Please note that descriptive studies and those defining gene families or descriptive collection of transcripts, proteins, or metabolites, will not be considered for review unless they are expanded and provide mechanistic and/or physiological insights into the biological system or process being studied.
Grains are major sources of protein, oil, fatty acids, amino acids, isoflavones, and minerals for human nutrition and livestock meal. Breeding and genetic engineering succeeded in producing varieties with modified high protein and desired specific fatty acids and nutrients to meet protein meal requirements for human consumption and livestock, and industry needs for oil processing. However, diseases caused by fungi, bacteria, viruses, and insects, result not only in yield reduction and losses, but also in poor grain health and nutritional qualities, altering chemical composition of infected grains, deteriorating marketable grain quality, and threatening seed sustainability and food security. Therefore, keeping grains healthy by maintaining adequate levels of these nutrients or improving crop grain varieties is critical.
Diseases such as charcoal rot caused by Macrophomina phaseolina and phomopsis caused by Phomopsis longicolla result in yield loss, grain damage and poor nutritional qualities in grain crops. In addition, diseased grains may contain toxic compounds from mycotoxins, affecting human and animal health. Certain governments have even imposed aflatoxin regulations limiting grain usage due to aflatoxin contamination levels. Thus, controlling diseases, varietal development to diseases, and understanding crops defense mechanisms from physiological to molecular level is crucial. The current research topic focuses on studies that explore the impact of diseases caused by soil or air-borne pathogens and insects on grain health and nutritional qualities of major grain crops such as soybean, corn, rice, and wheat. New strategies on biological control and varietal development using breeding and genetic engineering in grain crops are also welcome in this article collection.

[Exercise requirements] Continue the research topic description on diseases and grain nutritional quality, starting after its last sentence.

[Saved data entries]
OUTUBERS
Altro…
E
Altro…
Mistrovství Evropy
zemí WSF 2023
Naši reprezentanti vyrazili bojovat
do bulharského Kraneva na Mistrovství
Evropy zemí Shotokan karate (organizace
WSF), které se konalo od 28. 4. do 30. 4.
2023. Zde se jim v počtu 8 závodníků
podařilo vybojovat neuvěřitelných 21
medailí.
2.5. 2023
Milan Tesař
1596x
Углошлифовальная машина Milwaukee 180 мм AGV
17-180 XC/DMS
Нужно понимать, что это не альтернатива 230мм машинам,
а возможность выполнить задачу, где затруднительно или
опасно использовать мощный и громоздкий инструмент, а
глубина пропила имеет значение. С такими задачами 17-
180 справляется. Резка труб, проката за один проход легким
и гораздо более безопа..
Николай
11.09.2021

--

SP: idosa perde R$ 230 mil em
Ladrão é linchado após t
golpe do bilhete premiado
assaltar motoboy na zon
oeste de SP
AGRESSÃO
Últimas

[Exercise output]
We invite researchers to submit their Original Research Papers, Review Papers, and Mini-Reviews. The scope of this Research Topic will fall in the following research areas, but not limited to:
• Physiological, biochemical, and molecular mechanisms involved in plant defense resistance and immune response to maintain or enhance grain nutritional value.
• Using RILs for creating genetic maps, identifying QTLs and genes associated with desirable traits related to high grain nutritional qualities, and understanding defense mechanisms to diseases.
• Signaling pathways and gene expression regulating disease resistance and related to grain nutrition.
• Use of developed breeding lines resistant to diseases as a means of controlling disease infection and maintain grain nutritional qualities.
• Best agricultural practices such as the most advanced biological control techniques, bioplastic treatments as effective and efficient delivery of biocontrol agents for diseases; and use of germplasm and resistant varieties to diseases to maintain high nutritional qualities of grains.
Please note that descriptive studies and those defining gene families or descriptive collection of transcripts, proteins, or metabolites, will not be considered for review unless they are expanded and provide mechanistic and/or physiological insights into the biological system or process being studied.